Will it all be worth it, in the end?

I think it will be

I am alive, and well, you see

With the help and support from my friends.

Most people send mail

My dream is fulfilled, and I am alive and well.

I like reading over this, because it opens up many thoughts that people go through when going through a trial. The uncertainty is definitely the underlying tone, not just because the poem is about a dream. The hope of life and health is a close second underlying tone. Lastly, the support shown did not get lost in the hard façade that I kept up for others to see. Those people made a huge impact in my ability to fight this disease. A trial takes on a whole new meaning when others are by our side. And a dream of health, full head of hair, good grades, sports, and a new life was at the forefront of my mind.

Dreams and hope. My life verse came to me after my husband and I were married, and trying to have children.
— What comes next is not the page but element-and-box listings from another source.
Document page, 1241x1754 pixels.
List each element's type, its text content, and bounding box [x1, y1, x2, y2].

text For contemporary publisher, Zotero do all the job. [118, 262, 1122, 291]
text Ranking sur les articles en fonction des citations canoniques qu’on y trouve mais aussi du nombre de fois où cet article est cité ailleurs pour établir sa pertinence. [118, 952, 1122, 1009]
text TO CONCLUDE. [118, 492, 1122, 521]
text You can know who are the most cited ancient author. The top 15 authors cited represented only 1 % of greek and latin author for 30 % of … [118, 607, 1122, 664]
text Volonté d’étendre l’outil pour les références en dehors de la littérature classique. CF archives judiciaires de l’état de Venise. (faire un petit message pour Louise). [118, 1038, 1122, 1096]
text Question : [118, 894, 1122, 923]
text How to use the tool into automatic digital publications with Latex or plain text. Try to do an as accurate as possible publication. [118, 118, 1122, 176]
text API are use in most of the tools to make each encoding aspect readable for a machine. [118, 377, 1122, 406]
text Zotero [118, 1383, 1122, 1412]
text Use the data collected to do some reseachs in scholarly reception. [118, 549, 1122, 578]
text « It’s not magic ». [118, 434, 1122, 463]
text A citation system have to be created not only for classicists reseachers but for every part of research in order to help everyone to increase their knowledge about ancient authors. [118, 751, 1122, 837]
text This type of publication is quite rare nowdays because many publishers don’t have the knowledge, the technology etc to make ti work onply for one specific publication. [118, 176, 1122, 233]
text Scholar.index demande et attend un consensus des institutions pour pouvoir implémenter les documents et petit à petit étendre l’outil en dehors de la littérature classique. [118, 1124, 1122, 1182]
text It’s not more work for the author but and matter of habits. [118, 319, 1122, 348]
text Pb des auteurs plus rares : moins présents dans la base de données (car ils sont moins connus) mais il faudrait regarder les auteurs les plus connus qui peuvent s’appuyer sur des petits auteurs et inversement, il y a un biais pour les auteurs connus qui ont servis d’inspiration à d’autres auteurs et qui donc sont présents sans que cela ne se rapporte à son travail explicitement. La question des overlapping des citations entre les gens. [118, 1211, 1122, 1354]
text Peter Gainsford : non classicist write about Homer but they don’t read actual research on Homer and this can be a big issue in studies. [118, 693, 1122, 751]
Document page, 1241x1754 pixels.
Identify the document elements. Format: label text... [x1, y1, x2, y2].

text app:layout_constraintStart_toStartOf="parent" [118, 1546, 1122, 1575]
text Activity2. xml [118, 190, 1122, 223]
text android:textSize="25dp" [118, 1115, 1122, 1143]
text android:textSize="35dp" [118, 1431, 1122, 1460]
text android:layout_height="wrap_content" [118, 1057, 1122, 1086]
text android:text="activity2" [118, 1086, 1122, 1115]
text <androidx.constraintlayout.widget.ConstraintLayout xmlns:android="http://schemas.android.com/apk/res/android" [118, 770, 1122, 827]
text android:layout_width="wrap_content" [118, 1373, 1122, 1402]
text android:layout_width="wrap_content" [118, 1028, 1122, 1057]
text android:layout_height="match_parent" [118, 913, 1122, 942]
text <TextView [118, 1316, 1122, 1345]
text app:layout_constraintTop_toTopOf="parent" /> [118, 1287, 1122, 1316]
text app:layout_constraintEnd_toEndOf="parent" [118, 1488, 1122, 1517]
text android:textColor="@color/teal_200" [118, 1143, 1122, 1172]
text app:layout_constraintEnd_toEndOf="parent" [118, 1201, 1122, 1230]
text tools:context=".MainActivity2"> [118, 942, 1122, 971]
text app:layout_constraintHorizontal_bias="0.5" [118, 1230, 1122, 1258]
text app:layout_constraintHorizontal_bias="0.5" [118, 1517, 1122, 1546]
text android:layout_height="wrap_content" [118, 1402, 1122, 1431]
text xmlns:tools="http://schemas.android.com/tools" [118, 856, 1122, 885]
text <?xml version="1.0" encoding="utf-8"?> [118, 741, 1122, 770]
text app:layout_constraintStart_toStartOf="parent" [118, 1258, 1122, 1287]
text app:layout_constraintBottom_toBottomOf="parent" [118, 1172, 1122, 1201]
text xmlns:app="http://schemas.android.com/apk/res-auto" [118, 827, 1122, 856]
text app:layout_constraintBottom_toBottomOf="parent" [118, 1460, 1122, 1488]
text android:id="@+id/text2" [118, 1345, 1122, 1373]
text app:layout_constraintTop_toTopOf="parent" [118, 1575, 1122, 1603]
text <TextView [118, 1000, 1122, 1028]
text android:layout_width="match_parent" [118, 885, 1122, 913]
It really sums up everything I have faced. Proverbs 13:12 says, “Hope deferred maketh the heart sick; but when the desire cometh, it is a tree of life.” Hope is very real is our lives. We hope we see family again, we hope we get a raise this year, we hope for children, for health, for safety… There are times when God says wait; let Me show you later. It makes our heart hurt when we cannot see the big picture; it gives us a heavy heart which I spoke about in the last blog post. But then after the hope is deferred for a certain amount of time, the desire comes and it is even more special because of the waiting period. Maybe it is because we know our dream will be fulfilled.